··· GIVEN PASSAGE

Hmmm... Yes, this is a bit beyond my current level of understanding - I suspect that I will have to wait until the Quantum Mechanics 2 course of the second year of my Physics degree to begin to gain an understanding of these more advanced processes. I very much look forward to it - quantum mechanics is one of my favourite topic of physics, it's so profound and weird; yet incredibly interesting and exciting to study!

It sounds to me that you are just very bad at mathematics and therefore are bitter and try to make out that mathematics is to blame when you yourself just don't understand it.

······
··· RECORD EXCERPTS

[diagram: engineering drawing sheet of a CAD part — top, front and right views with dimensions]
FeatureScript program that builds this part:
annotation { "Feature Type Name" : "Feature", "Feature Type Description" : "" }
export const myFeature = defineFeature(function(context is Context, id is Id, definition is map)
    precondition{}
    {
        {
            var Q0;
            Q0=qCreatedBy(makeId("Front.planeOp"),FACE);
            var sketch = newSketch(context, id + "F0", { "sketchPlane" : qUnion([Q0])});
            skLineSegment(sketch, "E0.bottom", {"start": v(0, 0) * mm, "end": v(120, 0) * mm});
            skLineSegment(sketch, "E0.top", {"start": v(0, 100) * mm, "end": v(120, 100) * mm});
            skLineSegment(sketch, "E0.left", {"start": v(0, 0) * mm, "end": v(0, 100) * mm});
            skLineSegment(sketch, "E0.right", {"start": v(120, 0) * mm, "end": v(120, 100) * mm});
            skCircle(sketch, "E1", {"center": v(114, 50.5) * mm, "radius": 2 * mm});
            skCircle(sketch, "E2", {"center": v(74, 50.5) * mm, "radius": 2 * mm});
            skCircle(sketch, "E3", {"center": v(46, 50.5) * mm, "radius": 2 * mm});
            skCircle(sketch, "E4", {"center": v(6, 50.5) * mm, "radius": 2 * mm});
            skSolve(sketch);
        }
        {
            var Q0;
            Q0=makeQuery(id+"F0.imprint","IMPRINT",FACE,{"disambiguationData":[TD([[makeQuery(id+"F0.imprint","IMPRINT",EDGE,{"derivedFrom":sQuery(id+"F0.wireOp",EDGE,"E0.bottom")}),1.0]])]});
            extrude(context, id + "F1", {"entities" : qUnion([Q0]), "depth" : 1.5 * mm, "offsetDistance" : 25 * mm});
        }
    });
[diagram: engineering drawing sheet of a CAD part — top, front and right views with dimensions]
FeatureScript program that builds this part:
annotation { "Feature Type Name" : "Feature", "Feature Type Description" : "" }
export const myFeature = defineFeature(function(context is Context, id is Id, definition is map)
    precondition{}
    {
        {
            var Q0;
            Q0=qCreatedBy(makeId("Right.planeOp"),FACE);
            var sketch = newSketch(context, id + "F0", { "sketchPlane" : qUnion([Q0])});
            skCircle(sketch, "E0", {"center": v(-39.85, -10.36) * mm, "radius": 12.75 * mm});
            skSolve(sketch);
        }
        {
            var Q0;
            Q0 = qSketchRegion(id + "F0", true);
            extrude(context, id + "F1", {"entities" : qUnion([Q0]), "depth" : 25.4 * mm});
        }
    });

······

Reproduce the forum passage from "It sounds to" up to and including "don't understand it.", changing "mathematics" to "calculus". Work from the forum passage alone.

It sounds to me that you are just very bad at calculus and therefore are bitter and try to make out that calculus is to blame when you yourself just don't understand it.